Problem:
Change "top-left" to "upper-left" throughout the material below, keeping every other line and word unchanged. Leave the pictures out of your answer.

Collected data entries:

==*==

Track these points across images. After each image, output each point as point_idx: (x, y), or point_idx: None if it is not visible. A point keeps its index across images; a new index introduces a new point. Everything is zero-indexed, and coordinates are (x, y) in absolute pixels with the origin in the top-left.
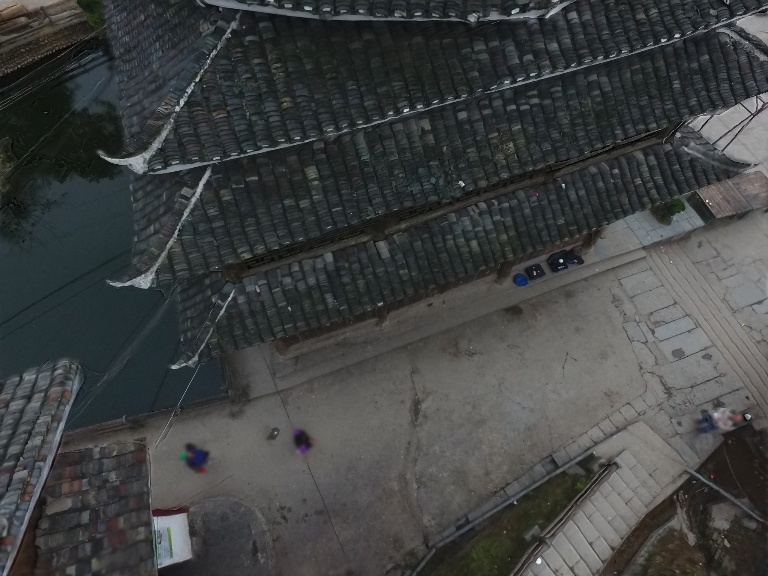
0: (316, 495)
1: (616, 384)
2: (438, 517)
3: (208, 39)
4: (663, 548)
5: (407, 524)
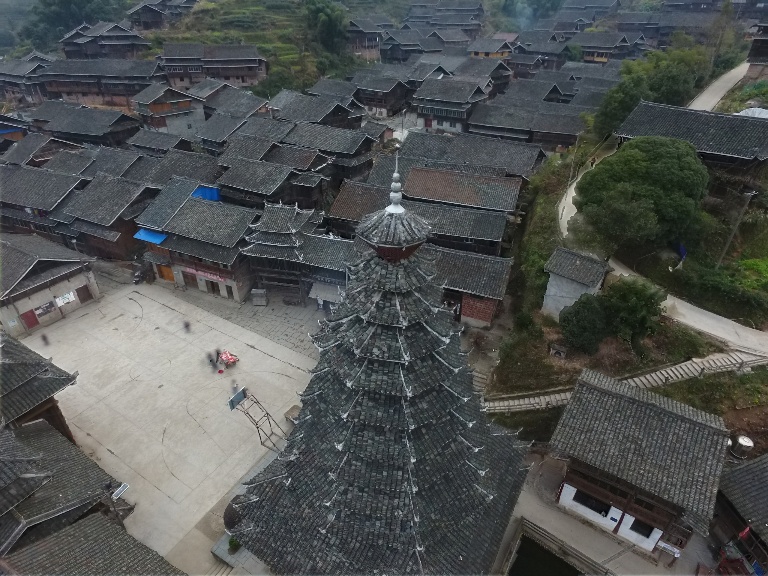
0: None
1: None
2: None
3: None
4: None
5: None
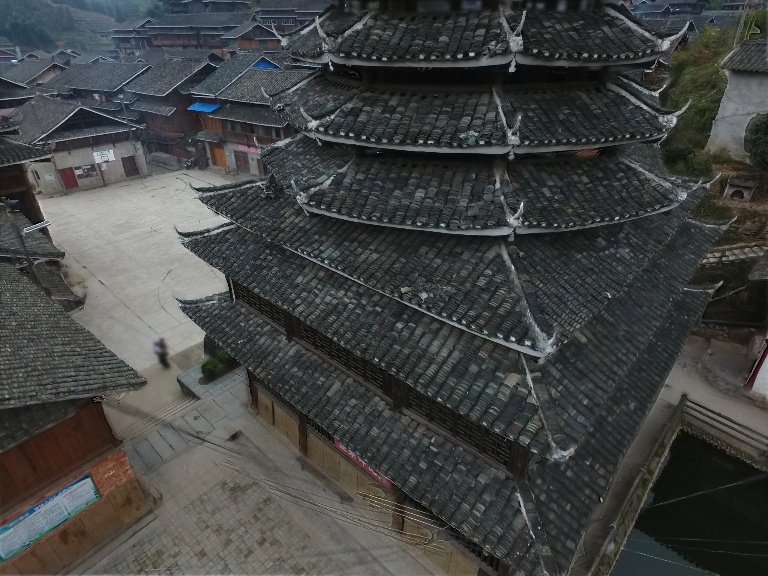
0: None
1: None
2: None
3: None
4: None
5: None
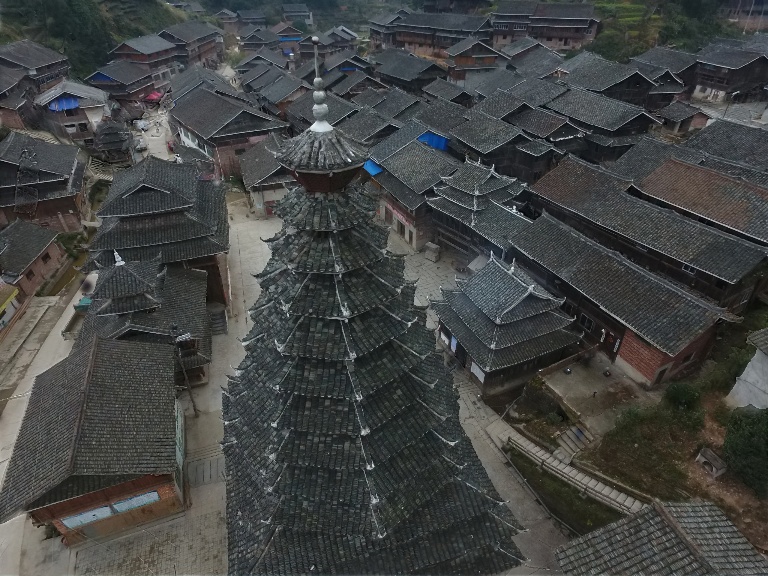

==*==

Result:
Track these points across images. After each image, output each point as point_idx: (x, y), or point_idx: None if it is not visible. A point keeps its index across images; a new index introduces a new point. Everything is zero-indexed, and coordinates are (x, y) in absolute pixels with the origin in the upper-left.
0: (316, 495)
1: (616, 384)
2: (438, 517)
3: (208, 39)
4: (663, 548)
5: (407, 524)
0: None
1: None
2: None
3: None
4: None
5: None
0: None
1: None
2: None
3: None
4: None
5: None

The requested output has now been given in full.